EXCERPT TO READ:

Thus I'm running around in circles trying to satisfy YOU, for a malfuntion of a product that you are supposed to offer a 100% guarantee on. I explained this to the PayPal representative last night, and that is when she said this could have been easily resolved if you had just issued the partial refund to start with....and honored your guarantee.

I fixed the problem (to my satisfaction), and only asked for reimbursement for the supplies I purchased. Any logical seller on eBay would have been more than happy to issue a partial refund, satisfy their customer, and let it go. My mistake was posting feedback BEFORE actually using the product.

*FYI: *I've just received a PM from another HHC member/breeder, stating that you've stolen/copied her idea for a product that she makes and sells on her own website. I don't know if she'll come forward and post herself, but this is just another example of how poorly you run your business.

I'm not aware of too many (oops! I mean, ANY) members on HHC that are highly active with the "world" breeders. So don't come here looking for support. You are the only one I've had any personal dealings with, and thus my 'political knowledge' of any past problems/history is very limited. You (and only YOU) have definitely proven that many of the rumors I've heard, are probably true. I suggest you drop the issue and go take a course at your local community college and learn a little something about CUSTOMER SERVICE. :roll:


----------



## bloominhedgehogs (Nov 18, 2008)

As stated in a previous thread, I can back all of my statements up and I am happy to do so with actual proof. I do not need to result to making up stories and name calling. That is childish and unprofessional. My feedback on Ebay speaks for itself. I'm sure that other people on here can make up their minds on their own. It doesn't make a lot of sense that you would remake a stand to send back with a wheel covered in poop now does it? This is my last post that I will make about this subject. Again, I am happy to answer any questions that anyone has through email or PM. Happy Holidays everyone!


----------



## PixiesExoticHedgies (Sep 4, 2008)

So are you denying and lying, about the fact that you received a wheel that was NOT glued !?! I've looked at your feedback, and there are lots of other complaints from other buyers. For every eMail you have, I have copies as well.


----------



## drowsydreamer (Aug 28, 2008)

This thread has moved from being relevant to being argumentative, and since I'm not an admin I can't do anything about it but request, nicely, that you move this conversation into the private sphere.


----------



## PixiesExoticHedgies (Sep 4, 2008)

drowsydreamer said:


> This thread has moved from being relevant to being argumentative, and since I'm not an admin I can't do anything about it but request, nicely, that you move this conversation into the private sphere.


I agree. Quite frankly I'm tired of the entire issue. I've dealt with her on eBay and I am currently dealing with her on PayPal. She's obviously signed onto to HHC, just to argue.


----------



## Nancy (Aug 22, 2008)

Interesting. I see the wheel maker has also copied my igloo cover. 

I am closing this thread as it has turned into an argument.


----------

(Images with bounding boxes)
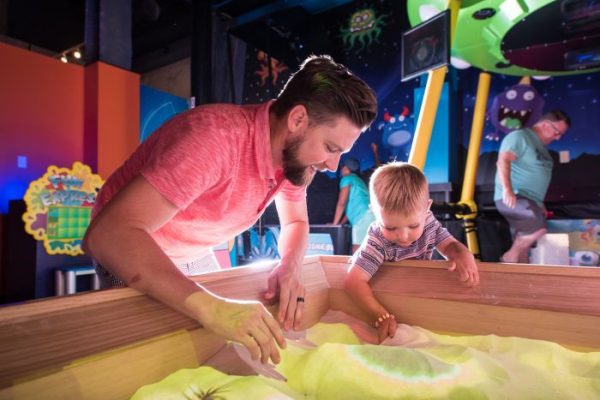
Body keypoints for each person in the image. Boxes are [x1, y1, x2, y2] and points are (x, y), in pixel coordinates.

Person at [83, 55, 378, 365]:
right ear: (297, 120)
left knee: (214, 344)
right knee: (145, 359)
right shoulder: (213, 140)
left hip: (192, 248)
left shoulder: (294, 159)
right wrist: (211, 308)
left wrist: (290, 267)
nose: (333, 165)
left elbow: (295, 223)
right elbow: (108, 235)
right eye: (331, 148)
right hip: (134, 245)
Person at [344, 162, 480, 343]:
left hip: (417, 299)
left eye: (413, 226)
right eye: (390, 227)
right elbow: (353, 282)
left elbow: (448, 245)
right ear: (375, 213)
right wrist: (380, 315)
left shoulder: (429, 222)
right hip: (387, 300)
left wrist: (461, 253)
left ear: (427, 209)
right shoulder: (377, 238)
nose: (403, 236)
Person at [494, 110, 570, 263]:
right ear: (544, 124)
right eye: (557, 132)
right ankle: (509, 255)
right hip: (515, 197)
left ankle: (519, 278)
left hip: (531, 200)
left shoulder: (541, 147)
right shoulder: (520, 137)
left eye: (561, 134)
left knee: (525, 248)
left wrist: (540, 204)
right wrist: (507, 191)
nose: (558, 137)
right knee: (538, 229)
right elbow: (503, 161)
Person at [331, 157, 375, 253]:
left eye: (343, 166)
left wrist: (334, 224)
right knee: (369, 249)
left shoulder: (347, 179)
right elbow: (350, 210)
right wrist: (340, 223)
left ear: (346, 168)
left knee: (357, 251)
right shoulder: (358, 180)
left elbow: (341, 203)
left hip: (362, 217)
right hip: (370, 215)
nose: (342, 169)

EXERCISE REQUIREMENTS: Could you reproduce the part of the forum thread starting with "## bloominhedgehogs (Nov" and going on through "Happy Holidays everyone!"?

TASK SOLUTION:
## bloominhedgehogs (Nov 18, 2008)

As stated in a previous thread, I can back all of my statements up and I am happy to do so with actual proof. I do not need to result to making up stories and name calling. That is childish and unprofessional. My feedback on Ebay speaks for itself. I'm sure that other people on here can make up their minds on their own. It doesn't make a lot of sense that you would remake a stand to send back with a wheel covered in poop now does it? This is my last post that I will make about this subject. Again, I am happy to answer any questions that anyone has through email or PM. Happy Holidays everyone!